Die tatsächliche Verständigung als das für das Steuerrecht parallele Institut zum Vergleich
Da die Finanzverwaltung formal an das Gesetz gebunden ist, ist der Abschluss eines Vergleichs bei steuerlichen Auseinandersetzungen mit dem Finanzamt nicht möglich. Hierzu hat sich aber das parallele Rechtsinstitut der tatsächlichen Verständigung entwickelt. Voraussetzung einer tatsächlichen Verständigung mit der Finanzverwaltung ist das Vorliegen eines schwierig zu ermittelnden Sachverhalts. Auch darf die tatsächliche Verständigung nicht zu einer offensichtlich unzutreffenden Besteuerung führen. Ferner müssen sowohl auf Seiten des Steuerpflichtigen als auch auf Seiten der Finanzbehörde zur Vertretung berechtigte Personen schriftlich ihrem Rechtsbindungswillen zweifelsfrei zum Ausdruck bringen (FG Münster, Urteil vom 25.02.2020, Az. 5 K 795/17 U). Hierzu ist im Besonderen darauf zu achten, um die Bindungswirkung der tatsächlichen Verständigung herbeizuführen, dass seitens der Finanzverwaltung die Amtsträger mitwirken, die die Veranlagungskompetenz haben.

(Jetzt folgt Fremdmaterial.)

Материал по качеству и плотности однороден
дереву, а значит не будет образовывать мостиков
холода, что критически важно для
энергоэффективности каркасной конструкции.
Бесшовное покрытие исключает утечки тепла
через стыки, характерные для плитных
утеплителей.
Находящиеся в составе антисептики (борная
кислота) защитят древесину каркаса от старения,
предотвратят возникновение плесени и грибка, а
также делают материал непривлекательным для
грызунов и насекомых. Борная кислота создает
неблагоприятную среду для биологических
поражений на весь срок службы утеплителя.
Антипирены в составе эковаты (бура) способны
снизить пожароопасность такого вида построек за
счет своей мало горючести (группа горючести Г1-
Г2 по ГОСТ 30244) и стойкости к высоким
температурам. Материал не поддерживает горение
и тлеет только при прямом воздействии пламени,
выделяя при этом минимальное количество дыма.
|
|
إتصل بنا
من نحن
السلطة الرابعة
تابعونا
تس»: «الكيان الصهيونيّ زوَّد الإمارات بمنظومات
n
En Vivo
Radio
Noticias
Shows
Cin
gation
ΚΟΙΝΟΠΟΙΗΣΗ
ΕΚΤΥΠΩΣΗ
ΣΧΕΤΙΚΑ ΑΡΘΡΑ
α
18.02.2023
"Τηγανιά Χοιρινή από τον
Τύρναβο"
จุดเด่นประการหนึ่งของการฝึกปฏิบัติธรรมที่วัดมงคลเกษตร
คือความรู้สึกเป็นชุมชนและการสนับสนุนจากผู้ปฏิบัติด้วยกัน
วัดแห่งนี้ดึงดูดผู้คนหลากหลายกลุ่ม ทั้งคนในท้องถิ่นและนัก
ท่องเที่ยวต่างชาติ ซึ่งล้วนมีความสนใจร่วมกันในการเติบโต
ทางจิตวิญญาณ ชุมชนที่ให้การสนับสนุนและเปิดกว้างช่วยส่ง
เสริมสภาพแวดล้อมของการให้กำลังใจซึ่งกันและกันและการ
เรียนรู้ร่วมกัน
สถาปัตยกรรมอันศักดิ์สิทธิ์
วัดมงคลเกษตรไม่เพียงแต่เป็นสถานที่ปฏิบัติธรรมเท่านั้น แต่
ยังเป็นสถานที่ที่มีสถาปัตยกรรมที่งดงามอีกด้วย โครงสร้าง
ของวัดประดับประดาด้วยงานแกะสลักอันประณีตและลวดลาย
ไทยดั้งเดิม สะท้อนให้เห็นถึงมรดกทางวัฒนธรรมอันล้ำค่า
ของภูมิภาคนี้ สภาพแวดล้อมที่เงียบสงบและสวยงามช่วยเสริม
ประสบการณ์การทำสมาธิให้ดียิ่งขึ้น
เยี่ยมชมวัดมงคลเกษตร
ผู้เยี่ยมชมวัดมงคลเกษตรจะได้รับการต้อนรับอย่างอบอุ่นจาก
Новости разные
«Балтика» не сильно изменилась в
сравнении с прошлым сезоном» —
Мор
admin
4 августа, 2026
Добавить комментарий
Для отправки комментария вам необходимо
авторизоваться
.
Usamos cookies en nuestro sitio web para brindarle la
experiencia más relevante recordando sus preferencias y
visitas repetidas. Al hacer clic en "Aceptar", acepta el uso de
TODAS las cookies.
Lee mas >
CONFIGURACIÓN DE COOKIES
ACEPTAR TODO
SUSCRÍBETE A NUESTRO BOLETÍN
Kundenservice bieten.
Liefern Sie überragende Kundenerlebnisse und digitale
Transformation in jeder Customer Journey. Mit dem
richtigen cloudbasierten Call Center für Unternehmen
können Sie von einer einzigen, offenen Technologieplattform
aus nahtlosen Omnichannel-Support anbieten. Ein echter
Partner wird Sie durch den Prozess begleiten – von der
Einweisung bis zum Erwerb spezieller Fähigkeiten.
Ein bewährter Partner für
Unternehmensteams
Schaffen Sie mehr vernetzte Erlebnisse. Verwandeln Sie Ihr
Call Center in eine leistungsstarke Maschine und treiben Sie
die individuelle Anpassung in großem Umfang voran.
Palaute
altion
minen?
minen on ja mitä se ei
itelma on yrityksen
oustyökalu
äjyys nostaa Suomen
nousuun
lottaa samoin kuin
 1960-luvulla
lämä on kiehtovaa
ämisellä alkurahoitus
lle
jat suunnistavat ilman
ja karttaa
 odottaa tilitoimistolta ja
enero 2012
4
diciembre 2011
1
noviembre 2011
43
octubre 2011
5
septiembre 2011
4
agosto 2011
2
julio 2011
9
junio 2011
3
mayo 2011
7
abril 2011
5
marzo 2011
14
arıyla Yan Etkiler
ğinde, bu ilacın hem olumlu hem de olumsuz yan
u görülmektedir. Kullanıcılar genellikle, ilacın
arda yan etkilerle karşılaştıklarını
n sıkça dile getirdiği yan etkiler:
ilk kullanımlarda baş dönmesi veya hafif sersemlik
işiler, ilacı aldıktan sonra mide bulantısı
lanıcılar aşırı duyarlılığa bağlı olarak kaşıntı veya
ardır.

Die für die Einkommensbesteuerung tarifbegünstigte Veräußerung einer freiberuflichen Praxis
§ 34 EStG sieht unter anderem eine Tarifermäßigung bei der Einkommensteuer auf Veräußerungsgewinne vor. Eine besondere Begünstigung ergibt sich für denjenigen, der die Veräußerung nach seinem 55. Geburtstag vornimmt; diese steht ihm aber nur einmal im Leben zu. Voraussetzung für die Inanspruchnahme ist nach der Rechtsprechung, dass der Steuerpflichtige die wesentlichen vermögensmäßigen Grundlagen seiner bisherigen Tätigkeit entgeltlich und definitiv auf einen anderen überträgt. Hierzu muss der Veräußerer seine freiberufliche Tätigkeit in dem bisherigen örtlichen Wirkungskreis wenigstens für eine gewisse Zeit einstellen. Zwar existiere hierzu kein fixer Zeitraum von mindestens 3 Jahren. In seiner jüngsten Entscheidung hierzu scheint der BFH aber zumindest einen Zeitraum von 2 Jahren zu fordern (Urteil vom 11.02.2020, Az. VIII B 131/19).